Hacker News new | ask | show | jobs
by cool-RR 5352 days ago
I wonder whether it'll be more efficient to just have a big dict mapping every character to what it should look like post-escape. (e.g. {'a': 'a', '(': '&#(;', ... })

Then in your loop you're only making dict lookups.

3 comments

That's effectively what the cache is. Dictionary lookups are slow enough that we want to fast-path the case of English letters.
Yeah, I wish the test text was posted to try. A custom dict that adds unicode characters on demand would have such a nice simple implementation that it was my first thought when looking at the problem. A couple lines in the class and then only one to call. "".join([REPLACEMENTS[c] for c in s])
Or possibly faster than a dict lookup: An array or a list of strings where the index number is the ordinal number of the character. So `array[ord('(')] == '&#(;'`.
I think I remember that list indexing "list[x]" is o(n), while hash access "hash[x]" is o(1), but my Martelli is not here around.

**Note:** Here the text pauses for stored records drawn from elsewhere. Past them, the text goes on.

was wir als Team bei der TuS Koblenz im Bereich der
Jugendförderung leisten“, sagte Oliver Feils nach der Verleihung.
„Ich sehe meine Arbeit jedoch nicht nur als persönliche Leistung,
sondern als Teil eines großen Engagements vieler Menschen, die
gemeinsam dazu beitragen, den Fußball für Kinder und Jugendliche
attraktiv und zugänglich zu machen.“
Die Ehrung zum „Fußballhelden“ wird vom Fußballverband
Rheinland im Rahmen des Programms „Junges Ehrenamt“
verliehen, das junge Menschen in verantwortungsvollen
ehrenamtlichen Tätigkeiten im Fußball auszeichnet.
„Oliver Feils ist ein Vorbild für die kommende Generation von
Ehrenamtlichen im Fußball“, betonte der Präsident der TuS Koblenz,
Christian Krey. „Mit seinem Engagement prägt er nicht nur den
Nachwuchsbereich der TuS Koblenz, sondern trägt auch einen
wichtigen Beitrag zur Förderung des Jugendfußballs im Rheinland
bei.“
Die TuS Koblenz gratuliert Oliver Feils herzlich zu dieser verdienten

If I were the guy, I'd first ensure the final escaped result is cached in a key-value store, then I'll check if this func is the real bottleneck. If so, I might also have tried accessing it's content as a byte array. Then, if the file is of Asian origin (ascii being very low minority), I'd bulk escape it with the "&#x%s;" trick. It is rare to have documents with even mix of ascii/latin and other glyph, so I makes sense to have two functions, like he did.

Python's lists are not linked lists. List indexing is O(1).
You are right, double checked in my Martelli.
Unfortunately, the ord() function call overhead in Python may swamp the difference in speed between a dict lookup (hashtable) and a list lookup (ordinal index).